◆ Goal of the exercise
For the records shown below, return an exact copy that excludes the pictures.

Source information section start

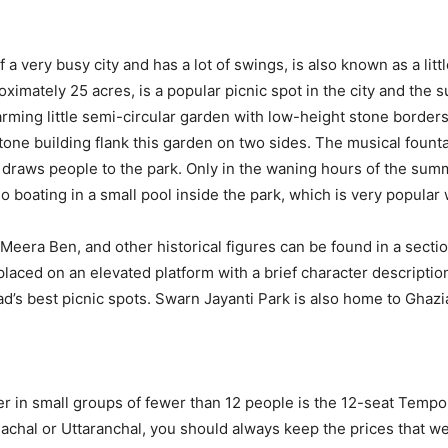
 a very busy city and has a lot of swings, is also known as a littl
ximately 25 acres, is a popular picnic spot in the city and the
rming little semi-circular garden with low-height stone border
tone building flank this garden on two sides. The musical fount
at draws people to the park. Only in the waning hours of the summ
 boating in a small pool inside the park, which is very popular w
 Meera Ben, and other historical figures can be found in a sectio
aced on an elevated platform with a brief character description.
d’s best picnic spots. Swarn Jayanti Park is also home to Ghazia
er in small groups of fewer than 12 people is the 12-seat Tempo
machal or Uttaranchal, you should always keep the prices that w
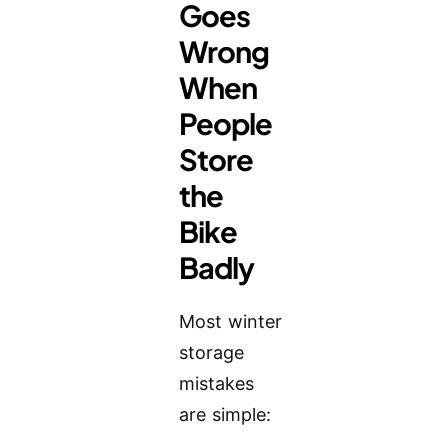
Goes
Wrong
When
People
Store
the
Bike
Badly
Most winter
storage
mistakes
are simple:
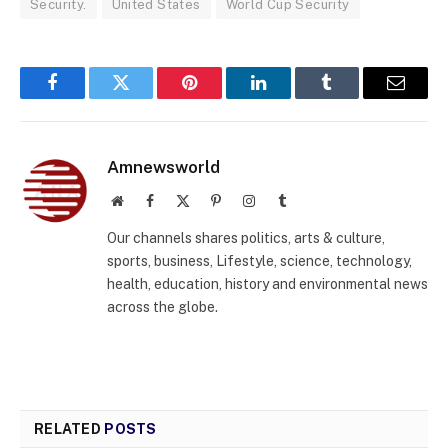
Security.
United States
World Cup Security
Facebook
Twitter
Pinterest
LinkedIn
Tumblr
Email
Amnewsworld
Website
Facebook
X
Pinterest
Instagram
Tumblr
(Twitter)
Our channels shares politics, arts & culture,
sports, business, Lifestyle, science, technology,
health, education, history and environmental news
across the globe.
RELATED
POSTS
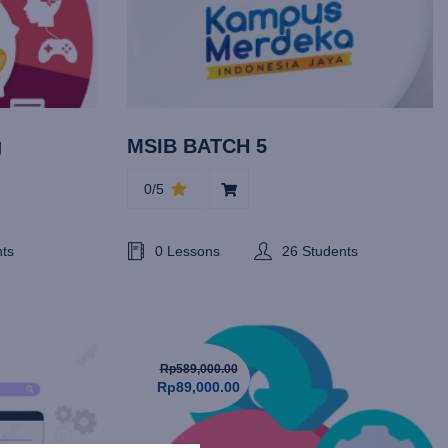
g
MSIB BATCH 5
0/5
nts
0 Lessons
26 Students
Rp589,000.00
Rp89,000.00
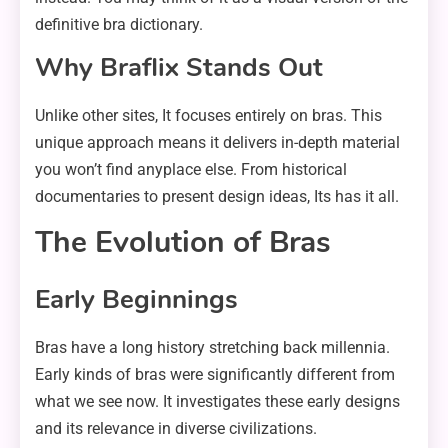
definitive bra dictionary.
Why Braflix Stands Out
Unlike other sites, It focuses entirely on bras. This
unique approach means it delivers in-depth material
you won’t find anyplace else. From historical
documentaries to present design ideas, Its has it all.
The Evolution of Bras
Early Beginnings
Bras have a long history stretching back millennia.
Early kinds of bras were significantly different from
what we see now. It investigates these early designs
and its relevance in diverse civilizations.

Source information section end

◆ Response
 a very busy city and has a lot of swings, is also known as a littl
ximately 25 acres, is a popular picnic spot in the city and the
rming little semi-circular garden with low-height stone border
tone building flank this garden on two sides. The musical fount
at draws people to the park. Only in the waning hours of the summ
 boating in a small pool inside the park, which is very popular w
 Meera Ben, and other historical figures can be found in a sectio
aced on an elevated platform with a brief character description.
d’s best picnic spots. Swarn Jayanti Park is also home to Ghazia
er in small groups of fewer than 12 people is the 12-seat Tempo
machal or Uttaranchal, you should always keep the prices that w
Goes
Wrong
When
People
Store
the
Bike
Badly
Most winter
storage
mistakes
are simple:
Security.
United States
World Cup Security
Facebook
Twitter
Pinterest
LinkedIn
Tumblr
Email
Amnewsworld
Website
Facebook
X
Pinterest
Instagram
Tumblr
(Twitter)
Our channels shares politics, arts & culture,
sports, business, Lifestyle, science, technology,
health, education, history and environmental news
across the globe.
RELATED
POSTS
g
MSIB BATCH 5
0/5
nts
0 Lessons
26 Students
Rp589,000.00
Rp89,000.00
definitive bra dictionary.
Why Braflix Stands Out
Unlike other sites, It focuses entirely on bras. This
unique approach means it delivers in-depth material
you won’t find anyplace else. From historical
documentaries to present design ideas, Its has it all.
The Evolution of Bras
Early Beginnings
Bras have a long history stretching back millennia.
Early kinds of bras were significantly different from
what we see now. It investigates these early designs
and its relevance in diverse civilizations.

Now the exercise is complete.